East Dean & Friston
England, United Kingdom
I came across the church at East Dean whilst wandering the lanes and bridleways of the area during a sunny spring afternoon. The church is dedicated to Saint Simon and Saint Jude and boasts a Saxon tower and more interestingly an unusual Tapsel gate, a gate designed to prevent cattle from entering the churchyard. A laminated A4 sheet tacked to the 'parish notices' board gave additional information:
"The earliest documentary evidence now available is to be found in the margin of the XVIIth century Church Register.
This records the fact that, during the Commonwealth, the populace cleaned out the pond and removed three large stones from the bottom. These stones are supposed to have been used to form the mounting block or stile, which can be seen alongside the churchyard wall to the south of the Tapsell Gate.

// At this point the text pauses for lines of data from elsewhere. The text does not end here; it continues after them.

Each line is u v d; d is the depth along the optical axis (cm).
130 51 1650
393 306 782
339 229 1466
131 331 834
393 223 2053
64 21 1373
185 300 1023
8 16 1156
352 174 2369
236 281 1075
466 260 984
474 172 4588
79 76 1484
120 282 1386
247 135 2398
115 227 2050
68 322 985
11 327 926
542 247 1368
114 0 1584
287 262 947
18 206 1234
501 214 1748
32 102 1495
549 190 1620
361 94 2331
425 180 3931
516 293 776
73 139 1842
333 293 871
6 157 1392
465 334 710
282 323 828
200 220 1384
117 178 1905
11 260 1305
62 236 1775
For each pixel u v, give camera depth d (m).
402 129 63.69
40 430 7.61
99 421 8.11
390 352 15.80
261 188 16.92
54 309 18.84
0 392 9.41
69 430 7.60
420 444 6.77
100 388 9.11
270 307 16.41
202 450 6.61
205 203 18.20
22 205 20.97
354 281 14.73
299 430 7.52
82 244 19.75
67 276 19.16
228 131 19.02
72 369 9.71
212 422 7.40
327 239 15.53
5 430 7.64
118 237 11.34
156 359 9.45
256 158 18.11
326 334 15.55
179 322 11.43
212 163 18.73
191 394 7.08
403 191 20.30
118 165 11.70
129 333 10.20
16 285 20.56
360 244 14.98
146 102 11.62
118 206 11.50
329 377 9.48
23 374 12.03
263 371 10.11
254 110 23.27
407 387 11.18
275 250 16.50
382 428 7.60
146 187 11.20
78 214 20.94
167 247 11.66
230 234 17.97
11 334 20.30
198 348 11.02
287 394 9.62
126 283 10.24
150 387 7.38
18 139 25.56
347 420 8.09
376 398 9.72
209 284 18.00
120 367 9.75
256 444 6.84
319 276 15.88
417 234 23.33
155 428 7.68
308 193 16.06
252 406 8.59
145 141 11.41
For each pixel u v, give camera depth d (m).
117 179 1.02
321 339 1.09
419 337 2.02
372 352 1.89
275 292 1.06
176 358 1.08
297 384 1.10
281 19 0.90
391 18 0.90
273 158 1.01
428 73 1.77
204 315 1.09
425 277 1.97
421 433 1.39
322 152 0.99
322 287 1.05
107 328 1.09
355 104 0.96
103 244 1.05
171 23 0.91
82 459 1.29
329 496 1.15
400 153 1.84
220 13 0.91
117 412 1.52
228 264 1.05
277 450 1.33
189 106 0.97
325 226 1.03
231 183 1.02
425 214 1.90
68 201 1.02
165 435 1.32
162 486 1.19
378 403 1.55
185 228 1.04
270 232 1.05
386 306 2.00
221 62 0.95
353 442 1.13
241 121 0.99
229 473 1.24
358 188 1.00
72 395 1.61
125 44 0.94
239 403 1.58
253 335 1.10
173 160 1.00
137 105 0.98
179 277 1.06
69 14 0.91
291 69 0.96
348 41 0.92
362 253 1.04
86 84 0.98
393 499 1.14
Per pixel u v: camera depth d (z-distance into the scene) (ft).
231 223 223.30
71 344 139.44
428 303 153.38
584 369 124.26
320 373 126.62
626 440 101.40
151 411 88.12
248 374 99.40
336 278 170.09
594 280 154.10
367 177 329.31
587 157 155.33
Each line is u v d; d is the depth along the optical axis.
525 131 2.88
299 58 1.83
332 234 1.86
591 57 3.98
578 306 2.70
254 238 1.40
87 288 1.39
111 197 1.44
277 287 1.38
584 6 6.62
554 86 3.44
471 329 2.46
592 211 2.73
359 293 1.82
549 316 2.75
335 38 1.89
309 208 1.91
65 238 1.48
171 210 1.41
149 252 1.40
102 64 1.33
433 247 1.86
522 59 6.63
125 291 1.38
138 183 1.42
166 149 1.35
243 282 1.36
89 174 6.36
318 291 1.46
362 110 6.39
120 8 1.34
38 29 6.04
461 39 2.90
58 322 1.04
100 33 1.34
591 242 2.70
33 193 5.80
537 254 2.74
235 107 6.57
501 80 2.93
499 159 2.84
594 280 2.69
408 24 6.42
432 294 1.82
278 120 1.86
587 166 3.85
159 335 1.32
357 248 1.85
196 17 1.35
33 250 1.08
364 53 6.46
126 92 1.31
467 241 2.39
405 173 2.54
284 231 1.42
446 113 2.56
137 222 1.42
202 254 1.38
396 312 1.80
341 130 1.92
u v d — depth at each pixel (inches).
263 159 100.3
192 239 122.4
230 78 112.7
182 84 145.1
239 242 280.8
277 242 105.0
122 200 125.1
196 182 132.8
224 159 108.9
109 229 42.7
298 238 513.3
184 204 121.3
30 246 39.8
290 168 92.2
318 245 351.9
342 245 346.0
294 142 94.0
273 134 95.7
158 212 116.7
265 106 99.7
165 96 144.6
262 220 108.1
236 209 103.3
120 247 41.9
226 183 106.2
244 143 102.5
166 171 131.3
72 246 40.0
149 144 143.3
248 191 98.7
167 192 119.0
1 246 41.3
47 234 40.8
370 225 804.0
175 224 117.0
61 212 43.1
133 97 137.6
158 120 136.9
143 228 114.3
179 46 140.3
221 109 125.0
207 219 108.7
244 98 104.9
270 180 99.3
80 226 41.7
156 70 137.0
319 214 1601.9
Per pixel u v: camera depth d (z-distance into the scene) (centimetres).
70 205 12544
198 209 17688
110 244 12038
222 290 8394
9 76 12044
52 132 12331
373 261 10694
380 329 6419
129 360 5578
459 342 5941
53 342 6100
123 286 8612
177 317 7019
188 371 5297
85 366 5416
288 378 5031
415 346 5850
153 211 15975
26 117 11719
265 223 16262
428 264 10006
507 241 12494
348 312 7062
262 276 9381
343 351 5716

Amongst the XIX century papers of the GAGE family is a record of a lawsuit over the rights of watering cattle at the pond, which indicate that the ownership of the pond was in doubt. In the 1950's, as its ownership could still not be established, the Parish Council took over the pond and has maintained it ever since. The Parish Council wrote to the appropriate authority, asking if it could be scheduled as an Ancient Monument. In 1974 the Ministry of the enviroment agreed, being satisfied that the pond was man made as opposed to natural, and it became one of the first such ponds in England to be protected in this way.
The Tapsell Gate is a reproduction of the original one designed by a man called Tapsell, a Sussex blacksmith in the early XIX century. The original version was constructed of iron and, when open, provided a rest for coffins and easy access for the bearers when a funeral procession was formed."